Adrien BÉAL
Metteur en scène

Adrien a reçu une aide à la production pour son spectacle Récits des Evènements futurs.

Quel est votre parcours artistique ?
Ma première expérience de mise en scène remonte à plus de dix ans, alors que j'étais étudiant à l'université Paris 3. J'ai d'abord travaillé sur des textes d'auteurs contemporains: Michel Vinaver, Roland Schimmelpfennig, Oriza Hirata et Guillermo Pisani. Puis j'ai mis en scène une pièce plus ancienne, Le Canard sauvage d'Ibsen, et à partir de là, mon travail a un peu changé. J'ai commencé à mettre davantage en question mon rapport aux textes, et depuis, j'ai alterné des mises en scène de textes des auteurs qui me nourrissent, avec des créations de spectacles élaborés en répétitions avec les acteurs. Vinaver, Schimmelpfennig, et aussi Pasolini sont les auteurs dont j'ai monté des textes ou à partir desquels j'ai travaillé au plateau ces dernières années. Mon parcours est aussi fait de rencontres importantes, avec des personnes qui m'ont accueillies sur leurs projets comme notamment Bernard Grosjean qui dirige la compagnie de théâtre d'intervention Entrées de Jeu dans laquelle j'ai joué pendant de nombreuses années, Guillaume Lévêque que j'ai assisté à la mise en scène sur une pièce de Vinaver, ou l'équipe actuelle de la Colline où j'ai fait un long stage en 2010. Les rencontres avec les acteurs et collaborateurs comptent beaucoup, au contact de certains, j'ai progressé dans ma manière de travailler les textes, avec d'autres c'est sur les questions d'espace, de jeu que j'ai fait du chemin. Je pense notamment à David Farjon, Guillermo Pisani, Arthur Igual, plus récemment à Charlotte Corman, Etienne Parc et Pierric Plathier avec qui je viens de faire un spectacle et à Fanny Descazeaux, qui co-anime avec moi la compagnie Théâtre Déplié depuis 2009, et qui se charge notamment de la production. Enfin, mon parcours et celui de la compagnie se font avec des théâtres qui accueillent le travail, la recherche, et les spectacles. Notre maison a longtemps été le Théâtre de Vanves, puis notre réseau s'est élargi et s'est constitué de plusieurs lieux indépendants, tous franciliens, attentifs aux projets fragiles et peu visibles : l'Atelier du plateau, l'Echangeur, Lilas en Scène, la Loge. Aujourd'hui, d'autres lieux en région parisienne nous accompagnent : le Studio Théâtre de Vitry, le Monfort et à ces lieux s'ajoutent désormais de grands théâtres de région, tels le Tandem Douai-Arras, la Comédie de Valence ou le Théâtre Dijon Bourgogne.  

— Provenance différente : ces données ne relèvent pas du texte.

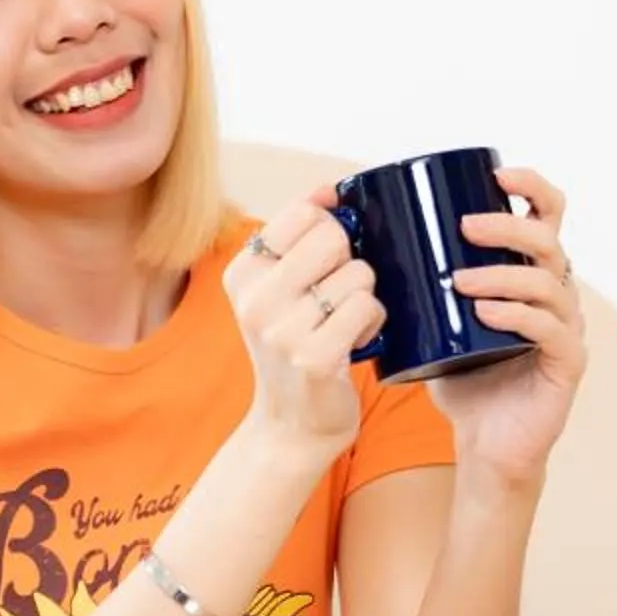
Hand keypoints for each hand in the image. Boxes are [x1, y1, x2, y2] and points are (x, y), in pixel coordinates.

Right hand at [224, 200, 382, 464]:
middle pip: (333, 237)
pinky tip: (356, 342)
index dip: (331, 228)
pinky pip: (368, 308)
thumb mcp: (278, 290)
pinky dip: (373, 323)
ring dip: (364, 298)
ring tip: (344, 324)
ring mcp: (283, 330)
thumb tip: (329, 189)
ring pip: (359, 274)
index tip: (327, 258)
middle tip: (337, 294)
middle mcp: (255, 300)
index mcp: (242, 273)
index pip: (303, 214)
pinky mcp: (316, 358)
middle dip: (350, 261)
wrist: (291, 426)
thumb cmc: (295, 348)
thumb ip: (298, 238)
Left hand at [426, 165, 588, 489]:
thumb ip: (415, 283)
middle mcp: (557, 293)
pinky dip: (517, 316)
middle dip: (508, 226)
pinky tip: (486, 313)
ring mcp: (566, 328)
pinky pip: (550, 330)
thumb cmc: (461, 377)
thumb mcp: (436, 319)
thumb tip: (361, 240)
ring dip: (502, 274)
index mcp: (531, 272)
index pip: (547, 214)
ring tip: (460, 280)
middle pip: (549, 240)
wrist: (485, 444)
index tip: (496, 174)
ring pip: (548, 283)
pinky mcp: (567, 364)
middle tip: (465, 227)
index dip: (530, 186)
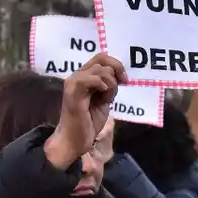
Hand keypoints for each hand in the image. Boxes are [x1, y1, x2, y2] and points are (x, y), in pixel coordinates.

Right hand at [44, 55, 123, 169]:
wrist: (75, 140)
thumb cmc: (88, 123)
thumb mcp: (104, 101)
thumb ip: (108, 87)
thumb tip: (119, 76)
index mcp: (85, 77)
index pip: (101, 58)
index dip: (116, 65)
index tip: (125, 80)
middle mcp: (77, 75)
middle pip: (101, 58)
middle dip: (116, 72)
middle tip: (121, 86)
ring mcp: (74, 82)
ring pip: (99, 68)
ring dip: (110, 83)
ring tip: (107, 98)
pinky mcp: (73, 91)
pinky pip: (91, 78)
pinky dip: (102, 85)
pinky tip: (103, 98)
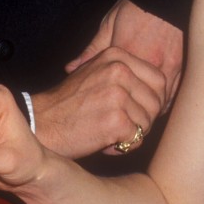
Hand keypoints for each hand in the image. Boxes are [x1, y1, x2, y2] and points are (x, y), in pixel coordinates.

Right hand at [34, 45, 166, 156]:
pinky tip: (105, 143)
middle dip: (144, 119)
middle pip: (156, 102)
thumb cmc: (69, 104)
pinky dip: (123, 147)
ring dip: (133, 134)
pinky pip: (136, 139)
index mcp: (116, 56)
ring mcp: (117, 95)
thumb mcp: (95, 73)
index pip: (159, 79)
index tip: (139, 111)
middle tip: (124, 126)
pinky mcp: (116, 120)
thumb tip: (162, 86)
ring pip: (148, 122)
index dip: (153, 100)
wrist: (40, 123)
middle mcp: (118, 71)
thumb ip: (124, 72)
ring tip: (110, 133)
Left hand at [66, 0, 183, 110]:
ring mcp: (167, 67)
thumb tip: (70, 68)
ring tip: (141, 116)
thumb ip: (92, 51)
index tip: (107, 114)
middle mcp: (147, 65)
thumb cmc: (133, 9)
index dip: (113, 108)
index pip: (117, 93)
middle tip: (126, 122)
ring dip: (150, 110)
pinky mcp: (181, 65)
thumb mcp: (108, 25)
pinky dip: (165, 101)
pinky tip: (157, 105)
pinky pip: (174, 92)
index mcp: (125, 58)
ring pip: (160, 101)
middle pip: (141, 102)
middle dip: (134, 114)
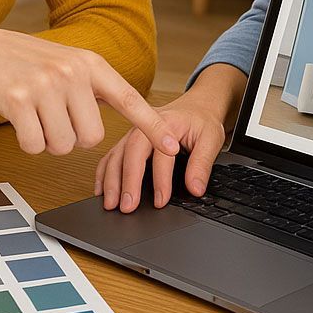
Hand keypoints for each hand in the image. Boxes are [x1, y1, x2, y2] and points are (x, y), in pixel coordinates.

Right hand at [0, 28, 177, 158]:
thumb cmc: (31, 64)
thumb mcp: (70, 64)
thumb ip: (98, 88)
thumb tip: (136, 115)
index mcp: (90, 64)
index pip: (129, 99)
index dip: (152, 126)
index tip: (173, 146)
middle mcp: (71, 72)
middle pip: (92, 137)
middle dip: (74, 136)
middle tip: (56, 116)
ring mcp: (44, 85)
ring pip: (63, 146)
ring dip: (49, 140)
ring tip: (37, 114)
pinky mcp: (18, 100)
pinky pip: (35, 147)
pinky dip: (29, 143)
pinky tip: (21, 119)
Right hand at [94, 63, 246, 212]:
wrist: (195, 106)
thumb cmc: (201, 121)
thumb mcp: (211, 139)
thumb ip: (202, 164)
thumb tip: (195, 189)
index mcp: (167, 122)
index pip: (161, 153)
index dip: (160, 179)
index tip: (160, 201)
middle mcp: (145, 125)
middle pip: (131, 151)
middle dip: (127, 180)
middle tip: (127, 206)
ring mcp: (133, 132)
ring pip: (116, 154)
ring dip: (111, 180)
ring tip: (110, 204)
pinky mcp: (127, 140)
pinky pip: (110, 156)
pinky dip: (103, 174)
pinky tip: (101, 191)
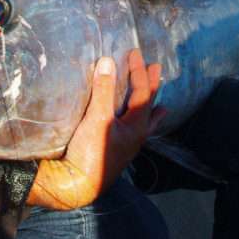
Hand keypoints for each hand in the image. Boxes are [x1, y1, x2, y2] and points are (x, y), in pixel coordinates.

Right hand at [27, 49, 163, 209]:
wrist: (76, 186)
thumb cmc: (90, 153)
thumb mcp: (97, 118)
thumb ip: (103, 90)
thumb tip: (107, 61)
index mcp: (136, 126)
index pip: (142, 92)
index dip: (139, 71)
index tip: (136, 53)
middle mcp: (136, 136)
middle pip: (149, 107)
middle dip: (153, 87)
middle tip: (158, 71)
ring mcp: (126, 146)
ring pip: (145, 123)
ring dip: (150, 110)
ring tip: (161, 108)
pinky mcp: (114, 152)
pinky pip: (133, 132)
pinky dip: (136, 123)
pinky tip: (131, 128)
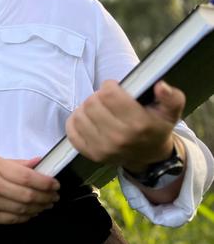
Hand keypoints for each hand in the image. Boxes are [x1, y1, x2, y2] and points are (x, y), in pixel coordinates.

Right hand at [0, 154, 59, 223]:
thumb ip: (16, 163)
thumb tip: (38, 162)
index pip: (28, 176)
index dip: (46, 182)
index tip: (55, 183)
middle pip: (29, 195)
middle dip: (47, 196)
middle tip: (55, 195)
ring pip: (24, 209)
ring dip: (40, 207)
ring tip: (47, 203)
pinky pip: (14, 219)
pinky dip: (27, 216)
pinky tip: (32, 211)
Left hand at [66, 80, 184, 171]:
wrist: (148, 157)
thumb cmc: (155, 127)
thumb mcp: (170, 111)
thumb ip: (171, 97)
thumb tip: (160, 86)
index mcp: (138, 124)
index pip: (108, 94)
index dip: (110, 86)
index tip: (116, 90)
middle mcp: (119, 138)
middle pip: (92, 102)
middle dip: (98, 97)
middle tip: (107, 101)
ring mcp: (103, 148)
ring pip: (80, 114)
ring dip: (86, 108)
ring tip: (98, 110)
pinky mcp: (91, 154)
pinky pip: (71, 130)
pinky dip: (76, 121)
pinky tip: (88, 120)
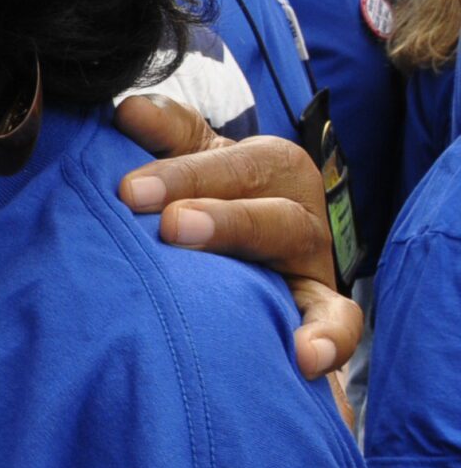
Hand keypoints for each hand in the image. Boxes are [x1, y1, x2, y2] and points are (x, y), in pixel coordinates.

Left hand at [113, 95, 359, 378]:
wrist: (250, 252)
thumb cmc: (211, 196)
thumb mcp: (193, 157)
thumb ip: (166, 133)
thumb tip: (131, 108)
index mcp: (267, 164)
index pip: (228, 163)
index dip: (181, 173)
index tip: (129, 192)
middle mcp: (296, 204)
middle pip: (262, 204)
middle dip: (217, 212)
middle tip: (170, 226)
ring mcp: (312, 257)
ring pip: (292, 243)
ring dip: (250, 248)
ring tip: (218, 277)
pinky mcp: (322, 304)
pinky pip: (338, 320)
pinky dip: (330, 337)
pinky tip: (306, 359)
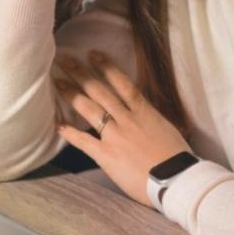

Quel regard portez-vous aujourd'hui sur votre profession ?
Je peux parler de l'Ile-de-France où j'ai vu beaucoup de spectacles de tous genres depuis une quinzaine d'années. Je crois que la variété de propositions et de tentatives y est très importante. C'est enrichissant d'être spectateur de cela. Ce qui est frappant, et qui en dit beaucoup sur notre profession, c'est l'immense écart entre les conditions et les contextes de fabrication, de production des spectacles. On a souvent l'impression que les gens qui n'évoluent que dans l'institution pensent qu'ils sont le théâtre. Mais c'est faux. Ils en sont la part la plus visible du grand public. A côté de l'institution qui dispose des moyens financiers, de la visibilité et d'un certain confort, de nombreuses équipes, de nombreux lieux travaillent avec très peu de moyens et inventent des manières de travailler qui participent grandement à l'évolution du paysage théâtral. Il y a bien sûr des circulations des personnes et de certaines équipes entre ces différents niveaux, mais la réduction des écarts de moyens pourrait notamment permettre aux spectateurs de profiter davantage de la diversité des propositions.  Certains spectacles ne peuvent être fabriqués que dans l'institution, et d'autres ne peuvent l'être qu'en dehors, ou à la lisière.

Comment vous voyez-vous dans 5 ans ? Dans 10 ans ?
J'espère continuer de creuser mon sillon, laisser la place à la recherche, et par exemple faire des spectacles qu'aujourd'hui je ne suis pas encore capable d'imaginer. Et je rêve de réussir à ne pas me disperser.